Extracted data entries
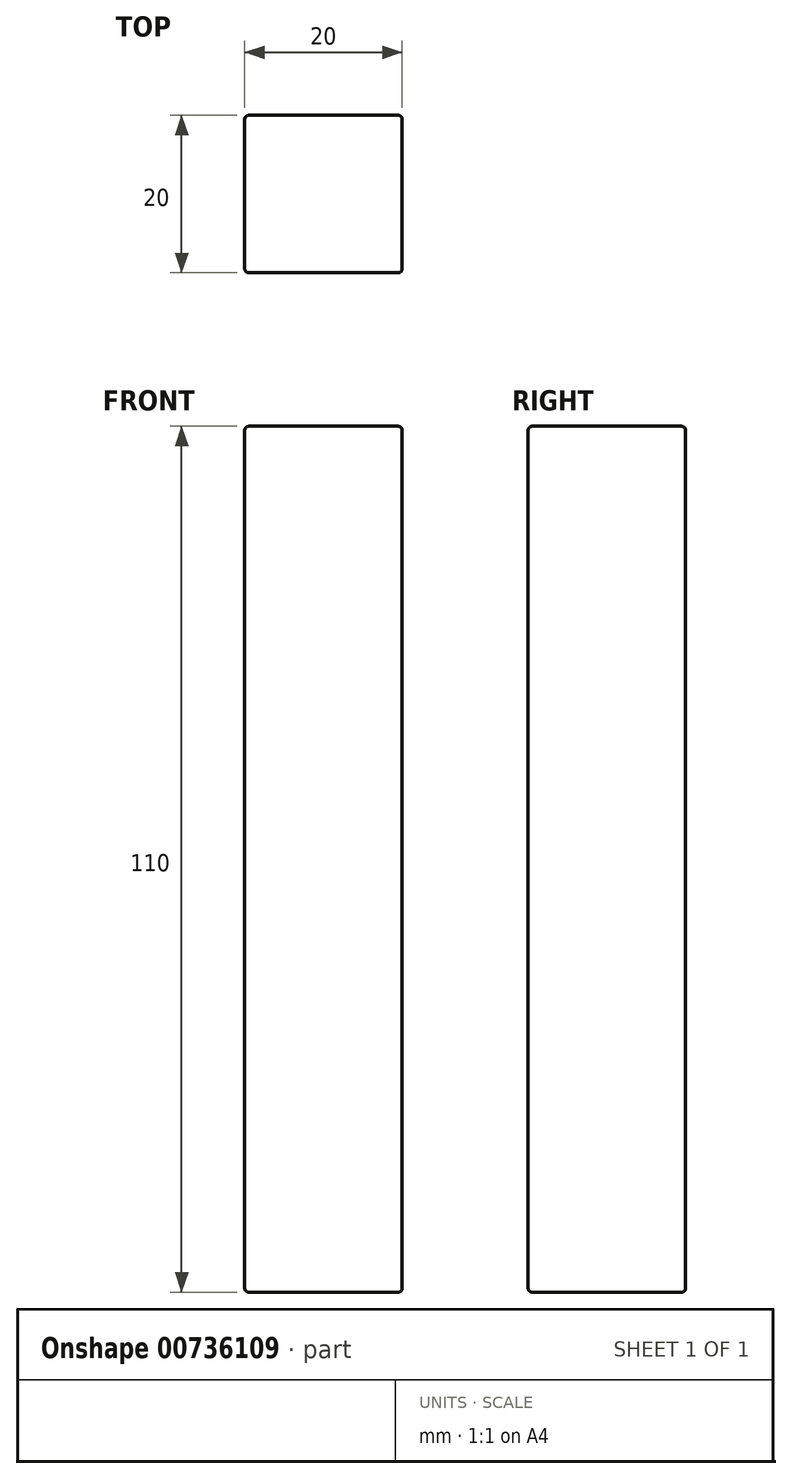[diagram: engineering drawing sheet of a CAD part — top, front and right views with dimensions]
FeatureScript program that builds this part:
annotation { "Feature Type Name" : "Feature", "Feature Type Description" : "" }
export const myFeature = defineFeature(function(context is Context, id is Id, definition is map)
    precondition{}
    {
        {
            var Q0;
            Q0=qCreatedBy(makeId("Front.planeOp"),FACE);
            var sketch = newSketch(context, id + "F0", { "sketchPlane" : qUnion([Q0])});
            skLineSegment(sketch, "E0.bottom", {"start": v(-10, 55) * mm, "end": v(10, 55) * mm});
            skLineSegment(sketch, "E0.top", {"start": v(-10, -55) * mm, "end": v(10, -55) * mm});
            skLineSegment(sketch, "E0.left", {"start": v(-10, 55) * mm, "end": v(-10, -55) * mm});
            skLineSegment(sketch, "E0.right", {"start": v(10, 55) * mm, "end": v(10, -55) * mm});
            skPoint(sketch, "E0.middle", {"position": v(0, 0) * mm});
            skSolve(sketch);
        }
        {
            var Q0;
            Q0 = qSketchRegion(id + "F0", true);
            extrude(context, id + "F1", {"entities" : qUnion([Q0]), "depth" : 20 * mm, "offsetDistance" : 25 * mm});
        }
        {
            var Q0;
            Q0=makeQuery(id+"F1.opExtrude","CAP_FACE",FACE,{"disambiguationData":[OSD([sQuery(id+"F0.wireOp",EDGE,"E0.bottom"),sQuery(id+"F0.wireOp",EDGE,"E0.top"),sQuery(id+"F0.wireOp",EDGE,"E0.left"),sQuery(id+"F0.wireOp",EDGE,"E0.right")])],"isStart":false});
            var Q1;
            Q1=makeQuery(id+"F1.opExtrude","SWEPT_FACE",FACE,{"disambiguationData":[OSD([sQuery(id+"F0.wireOp",EDGE,"E0.top")])]});
            var Q2;
            Q2=makeQuery(id+"F1.opExtrude","CAP_FACE",FACE,{"disambiguationData":[OSD([sQuery(id+"F0.wireOp",EDGE,"E0.bottom"),sQuery(id+"F0.wireOp",EDGE,"E0.top"),sQuery(id+"F0.wireOp",EDGE,"E0.left"),sQuery(id+"F0.wireOp",EDGE,"E0.right")])],"isStart":true});
            var Q3;
            Q3=makeQuery(id+"F1.opExtrude","SWEPT_FACE",FACE,{"disambiguationData":[OSD([sQuery(id+"F0.wireOp",EDGE,"E0.bottom")])]});
            fillet(context, id + "F2", {"entities" : qUnion([Q0, Q1, Q2, Q3]), "radius" : 0.5 * mm, "tangentPropagation" : true, "allowEdgeOverflow" : false});
        }
    });
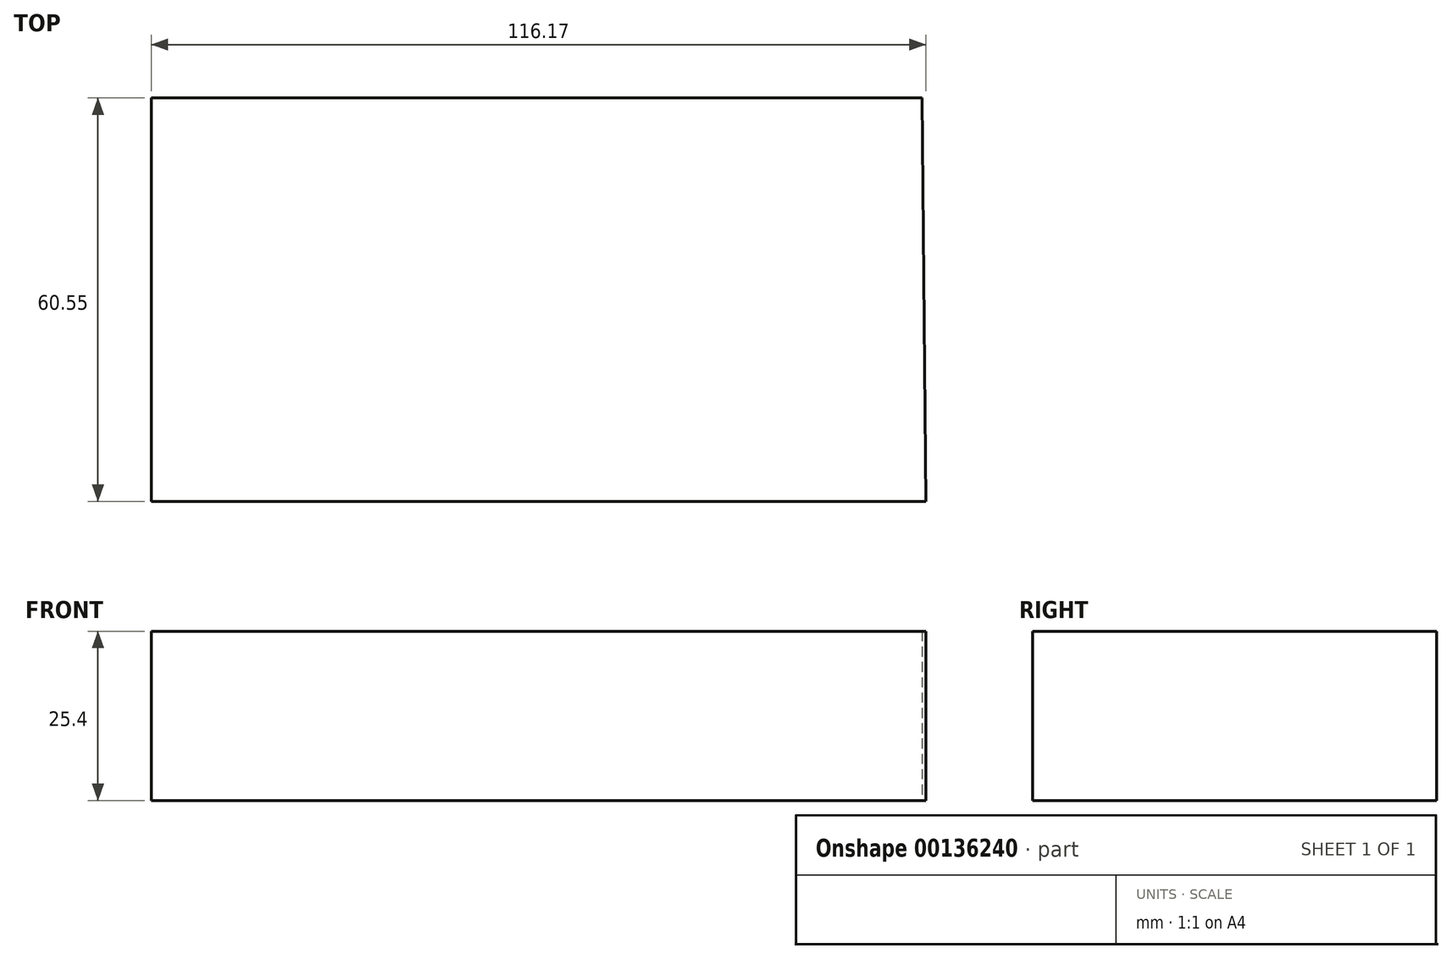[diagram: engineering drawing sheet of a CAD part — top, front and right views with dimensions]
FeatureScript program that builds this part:
annotation { "Feature Type Name" : "Feature", "Feature Type Description" : "" }
export const myFeature = defineFeature(function(context is Context, id is Id, definition is map)
    precondition{}
    {
        {
            var Q0;
            Q0=qCreatedBy(makeId("Top.planeOp"),FACE);
            var sketch = newSketch(context, id + "F0", { "sketchPlane" : qUnion([Q0])});
            skLineSegment(sketch, "E0", {"start": v(-61.7, 42.8) * mm, "end": v(53.9, 42.8) * mm});
            skLineSegment(sketch, "E1", {"start": v(-61.7, 42.8) * mm, "end": v(-61.7, -17.75) * mm});
            skLineSegment(sketch, "E2", {"start": v(54.48, -17.75) * mm, "end": v(-61.7, -17.75) * mm});
            skLineSegment(sketch, "E3", {"start": v(53.9, 42.8) * mm, "end": v(54.48, -17.75) * mm});
            skSolve(sketch);
        }
        {
            var Q0;
            Q0 = qSketchRegion(id + "F0", true);
            extrude(context, id + "F1", {"entities" : qUnion([Q0]), "depth" : 25.4 * mm});
        }
    });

§ **AIM OF THE TASK**:
Locate each line in the material above that contains the string "bottom", and copy every such line in full.

§ **WRITTEN SOLUTION**:
            skLineSegment(sketch, "E0.bottom", {"start": v(-10, 55) * mm, "end": v(10, 55) * mm});
            Q0=makeQuery(id+"F1.opExtrude","CAP_FACE",FACE,{"disambiguationData":[OSD([sQuery(id+"F0.wireOp",EDGE,"E0.bottom"),sQuery(id+"F0.wireOp",EDGE,"E0.top"),sQuery(id+"F0.wireOp",EDGE,"E0.left"),sQuery(id+"F0.wireOp",EDGE,"E0.right")])],"isStart":false});
            Q2=makeQuery(id+"F1.opExtrude","CAP_FACE",FACE,{"disambiguationData":[OSD([sQuery(id+"F0.wireOp",EDGE,"E0.bottom"),sQuery(id+"F0.wireOp",EDGE,"E0.top"),sQuery(id+"F0.wireOp",EDGE,"E0.left"),sQuery(id+"F0.wireOp",EDGE,"E0.right")])],"isStart":true});
            Q3=makeQuery(id+"F1.opExtrude","SWEPT_FACE",FACE,{"disambiguationData":[OSD([sQuery(id+"F0.wireOp",EDGE,"E0.bottom")])]});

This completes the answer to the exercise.